Dietrich Bonhoeffer (1906-1945) was a German Lutheran pastor and theologian, as well as a participant in the German Resistance movement against Nazism. He was hung for his part in a plot to assassinate Adolf Hitler. This book contains the chapters of the systematic book of ethics that Bonhoeffer was PLANNING to write, and was able to conceal from the Gestapo when he was arrested in 1943.
It begins by stating that "the knowledge of good and evil shows that (we are) no longer at one with this origin." (Pg. 17) Conscience is even "farther from the origin than shame, it presupposes disunion with God and with man." (Pg. 24) By contrast, the Christian's freedom in Jesus "is not the arbitrary choice of one amongst innumerable possibilities; it consists on the contrary precisely in the complete simplicity of His actions, which is never confronted by a plurality of possibilities." (Pg. 30) Ultimately, he concludes, "Faith alone is certainty. Everything but faith is subject to doubt." (Pg. 121)

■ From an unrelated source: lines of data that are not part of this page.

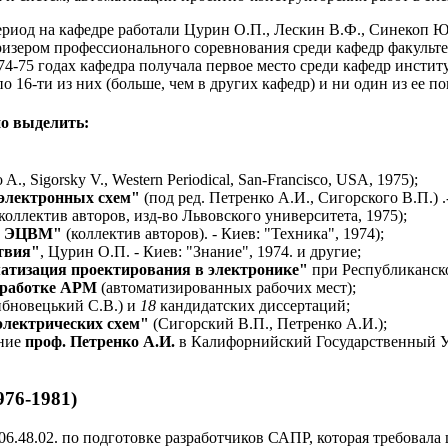
ериод на кафедре работали Цурин О.П., Лескин В.Ф., Синекоп Ю
ризером профессионального соревнования среди кафедр факульте
974-75 годах кафедра получала первое место среди кафедр инстит
 16-ти из них (больше, чем в других кафедр) и ни один из ее п
о выделить:
 A., Sigorsky V., Western Periodical, San-Francisco, USA, 1975);
электронных схем"
(под ред. Петренко А.И., Сигорского В.П.) .
коллектив авторов, изд-во Львовского университета, 1975);
ля ЭЦВМ"
(коллектив авторов). - Киев: "Техника", 1974);
твия"
, Цурин О.П. - Киев: "Знание", 1974. и другие;
атизация проектирования в электронике"
при Республиканско
зработке АРМ
(автоматизированных рабочих мест);
нбновецький С.В.) и
18
кандидатских диссертаций;
электрических схем"
(Сигорский В.П., Петренко А.И.);
ение
проф. Петренко А.И.
в Калифорнийский Государственный У
76-1981)
06.48.02. по подготовке разработчиков САПР, которая требовал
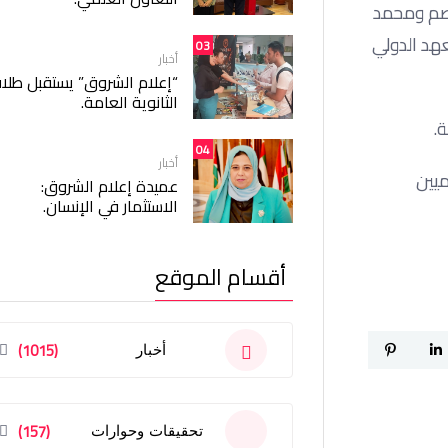
تصم ومحمد
عهد الدولي
03
أخبار
“إعلام الشروق” يستقبل طلا
الثانوية العامة.
.
04
أخبار
ميين
عميدة إعلام الشروق:
الاستثمار في الإنسان.
أقسام الموقع
(1015)
أخبار
(157)
تحقيقات وحوارات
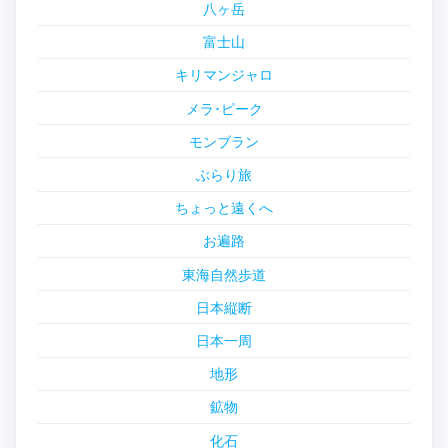
八ヶ岳
富士山
キリマンジャロ
メラ･ピーク
モンブラン
ぶらり旅
ちょっと遠くへ
お遍路
東海自然歩道
日本縦断
日本一周
地形
鉱物
化石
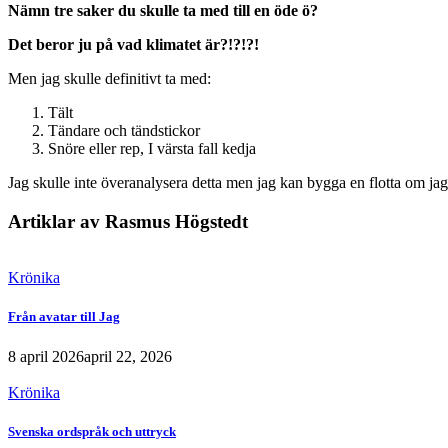
Nämn tre saker du skulle ta med till en öde ö?
Det beror ju på vad klimatet är?!?!?!
Men jag skulle definitivt ta med:
Tält
Tändare och tändstickor
Snöre eller rep, I värsta fall kedja
Jag skulle inte överanalysera detta men jag kan bygga en flotta om ja
Artiklar av Rasmus Högstedt
Krönika
Från avatar till Jag
8 april 2026
april 22, 2026
Krönika
Svenska ordspråk och uttryck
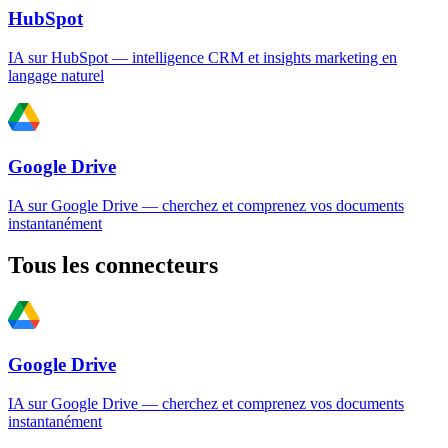
HubSpot
IA sur HubSpot — intelligence CRM et insights marketing en
langage naturel
Google Drive
IA sur Google Drive — cherchez et comprenez vos documents
instantanément
Tous les connecteurs
Google Drive
IA sur Google Drive — cherchez et comprenez vos documents
instantanément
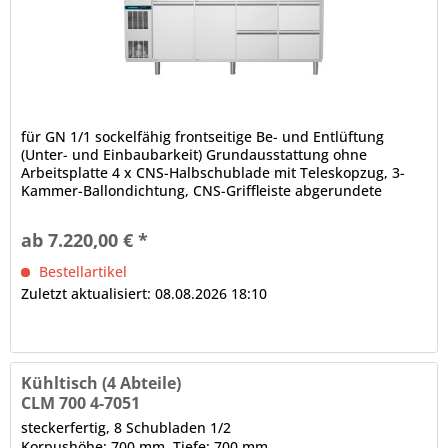
für GN 1/1 sockelfähig frontseitige Be- und Entlüftung
(Unter- und Einbaubarkeit) Grundausstattung ohne
Arbeitsplatte 4 x CNS-Halbschublade mit Teleskopzug, 3-
Kammer-Ballondichtung, CNS-Griffleiste abgerundete
Ecken, Luftleitbleche (innen, unter der Decke) CRIO SMART -
Displaysteuerung Digitalanzeige, Turbo Cooling Zyklus,
ab 7.220,00 € *
Ein-/Aus-Schalter, HACCP-Kontrollfunktion,...
Bestellartikel
Zuletzt aktualisiert: 08.08.2026 18:10
Kühltisch (4 Abteile)
CLM 700 4-7051
steckerfertig, 8 Schubladen 1/2
Korpushöhe: 700 mm, Tiefe: 700 mm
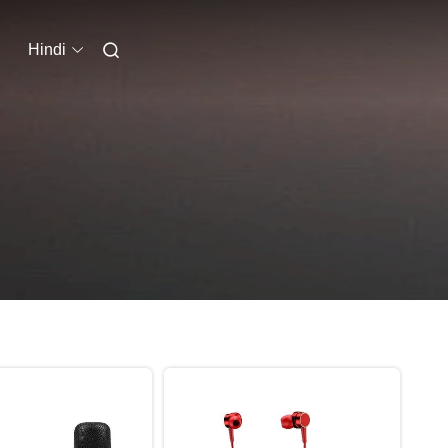
Hindi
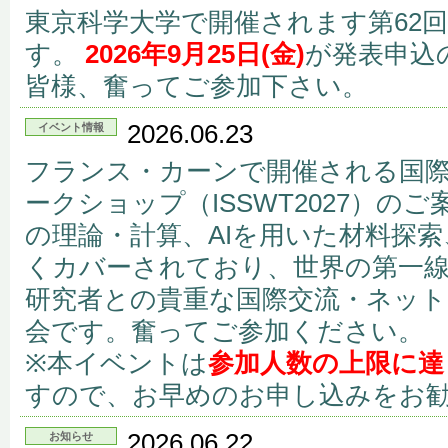
東京科学大学で開催されます第62
す。
2026年9月25日(金)
が発表申込
皆様、奮ってご参加下さい。
2026.06.23
イベント情報
フランス・カーンで開催される国
ークショップ（ISSWT2027）の
の理論・計算、AIを用いた材料探
くカバーされており、世界の第一
研究者との貴重な国際交流・ネッ
会です。奮ってご参加ください。
※本イベントは
参加人数の上限に達
すので、お早めのお申し込みをお
2026.06.22
お知らせ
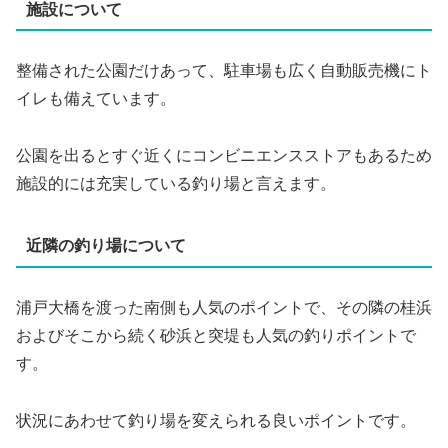
施設について
整備された公園だけあって、駐車場も広く自動販売機にト
イレも備えています。
公園を出るとすぐ近くにコンビニエンスストアもあるため
施設的には充実している釣り場と言えます。
近隣の釣り場について
浦戸大橋を渡った南側も人気のポイントで、その隣の桂浜
およびそこから続く砂浜と突堤も人気の釣りポイントで
す。
状況にあわせて釣り場を変えられる良いポイントです。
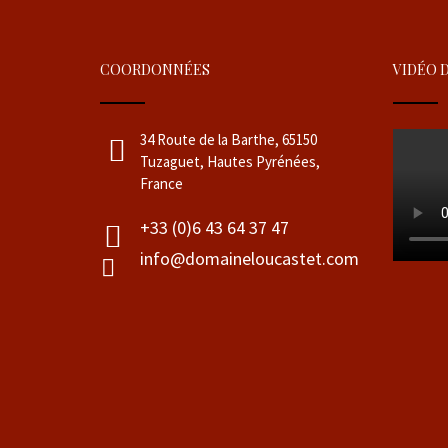
COORDONNÉES
VIDÉO 
34 Route de la Barthe, 65150
Tuzaguet, Hautes Pyrénées,
France
+33 (0)6 43 64 37 47
info@domaineloucastet.com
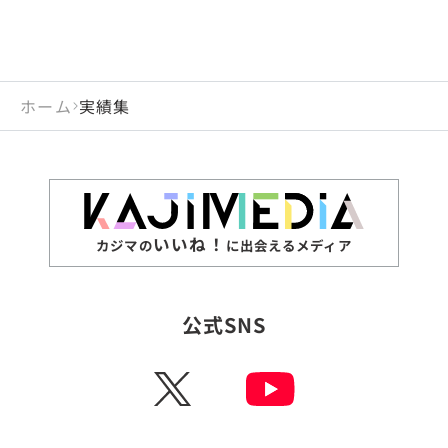
ホーム
実績集
いいね！
カジマの
に出会えるメディア
公式SNS
X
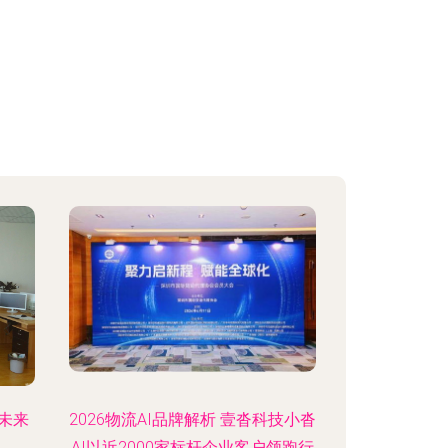
未来
2026物流AI品牌解析 壹沓科技小沓
AI以近2000家标杆企业客户领跑行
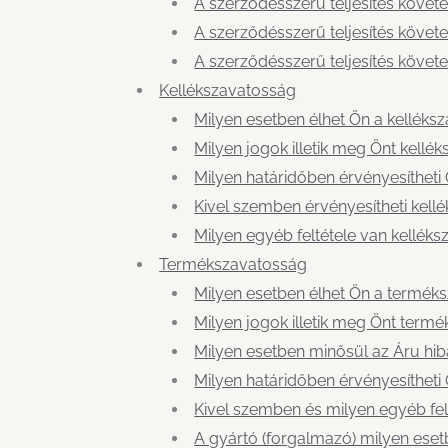
A szerződésszerű teljesítés követ
A szerződésszerű teljesítés követ
A szerződésszerű teljesítés követ
Kellékszavatosság
Milyen esetben élhet Ön a kelléks
Milyen jogok illetik meg Önt kellé
Milyen határidőben érvényesítheti
Kivel szemben érvényesítheti kell
Milyen egyéb feltétele van kellék
Termékszavatosság
Milyen esetben élhet Ön a termék
Milyen jogok illetik meg Önt term
Milyen esetben minősül az Áru hi
Milyen határidőben érvényesítheti
Kivel szemben és milyen egyéb fel
A gyártó (forgalmazó) milyen ese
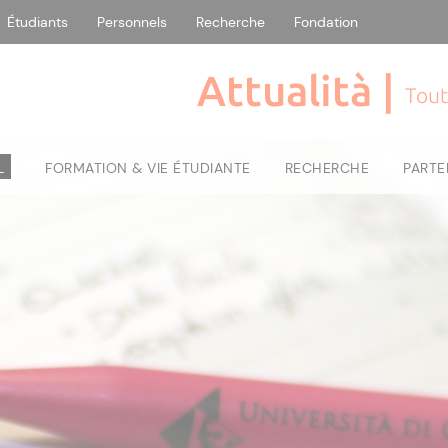
Étudiants
Personnels
Recherche
Fondation
Attualità |
Tout
L
FORMATION & VIE ÉTUDIANTE
RECHERCHE
PARTE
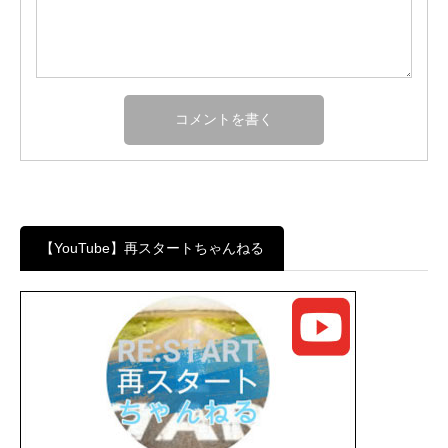
【YouTube】再スタートちゃんねる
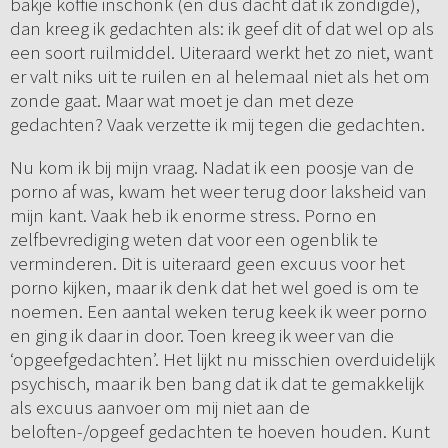
bakje koffie inschonk (en dus dacht dat ik zondigde),
dan kreeg ik gedachten als: ik geef dit of dat wel op als
een soort ruilmiddel. Uiteraard werkt het zo niet, want
er valt niks uit te ruilen en al helemaal niet als het om
zonde gaat. Maar wat moet je dan met deze
gedachten? Vaak verzette ik mij tegen die gedachten.
Nu kom ik bij mijn vraag. Nadat ik een poosje van de
porno af was, kwam het weer terug door laksheid van
mijn kant. Vaak heb ik enorme stress. Porno en
zelfbevrediging weten dat voor een ogenblik te
verminderen. Dit is uiteraard geen excuus voor het
porno kijken, maar ik denk dat het wel goed is om te
noemen. Een aantal weken terug keek ik weer porno
en ging ik daar in door. Toen kreeg ik weer van die
‘opgeefgedachten’. Het lijkt nu misschien overduidelijk
psychisch, maar ik ben bang dat ik dat te gemakkelijk
als excuus aanvoer om mij niet aan de
beloften-/opgeef gedachten te hoeven houden. Kunt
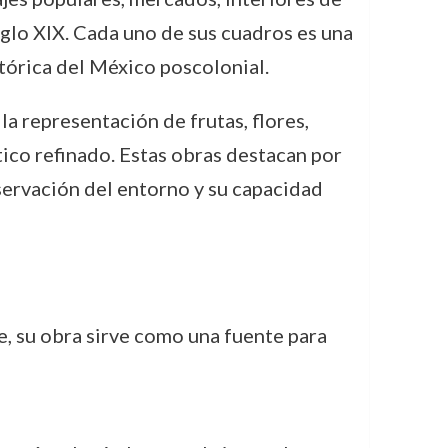
siglo XIX. Cada uno de sus cuadros es una
tórica del México poscolonial.
a representación de frutas, flores,
ico refinado. Estas obras destacan por
servación del entorno y su capacidad
lle, su obra sirve como una fuente para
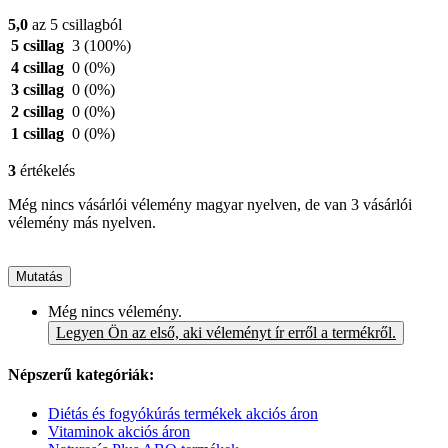
5,0
az 5 csillagból
5 csillag
3
(100%)
4 csillag
0
(0%)
3 csillag
0
(0%)
2 csillag
0
(0%)
1 csillag
0
(0%)
3
értékelés
Még nincs vásárlói vélemény magyar nyelven, de van 3 vásárlói
vélemény más nyelven.
Mutatás
Még nincs vélemény.
Legyen Ön az első, aki véleményt ír erről a termékről.
Népszerű kategóriák:
Diétás és fogyókúrás termékek akciós áron
Vitaminok akciós áron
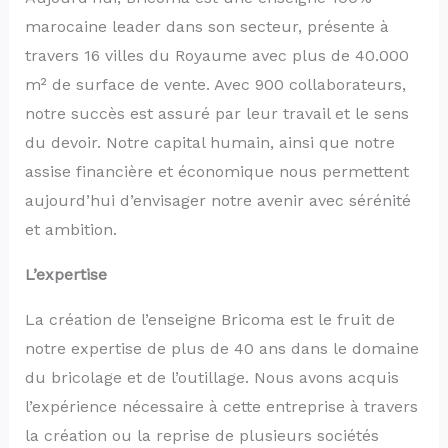
marocaine leader dans son secteur, présente à
travers 16 villes du Royaume avec plus de 40.000
m² de surface de vente. Avec 900 collaborateurs,
notre succès est assuré par leur travail et le sens
du devoir. Notre capital humain, ainsi que notre
assise financière et économique nous permettent
aujourd’hui d’envisager notre avenir avec sérénité
et ambition.
L’expertise
La création de l’enseigne Bricoma est le fruit de
notre expertise de plus de 40 ans dans le domaine
du bricolage et de l’outillage. Nous avons acquis
l’expérience nécessaire à cette entreprise à travers
la création ou la reprise de plusieurs sociétés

He suggests that "The point of departure for Christian ethics is the body of Christ, the form of Christ in the form of the Church, and the formation of the Church in conformity with the form of Christ." (Pg. 84) In a section on confession (Pg. 113-115), he acknowledges that the Church "has not striven forcefully enough against the misuse of this name for an evil purpose," "has not raised her voice on behalf of the victims," "has witnessed in silence the spoilation and exploitation of the poor," etc. Later, he states that "The problem of Christian ethics is the realization among God's creatures of the revelational reality of God in Christ." (Pg. 190)
He observes that "even when it is set free in Jesus Christ conscience still confronts responsible action with the law..." (Pg. 247) For Bonhoeffer, "the ethical is not essentially a formal rational principle but a concrete relation between the giver and receiver of commands." (Pg. 273) He adds, "God's command is the only warrant for ethical discourse." (Pg. 277) He asserts, "Either God does not speak at all or else He speaks to us as definitely as He spoke to Abraham and Jacob and Moses and as definitely in Jesus Christ as He spoke to the disciples..." (pg. 278), but concedes that "God makes his commandment heard in a definite historical form." (Pg. 278)
It is tragic that Bonhoeffer was not able to finish this work, which surely would have been his magnum opus. But what we DO have is nevertheless essential reading for any student of modern theology.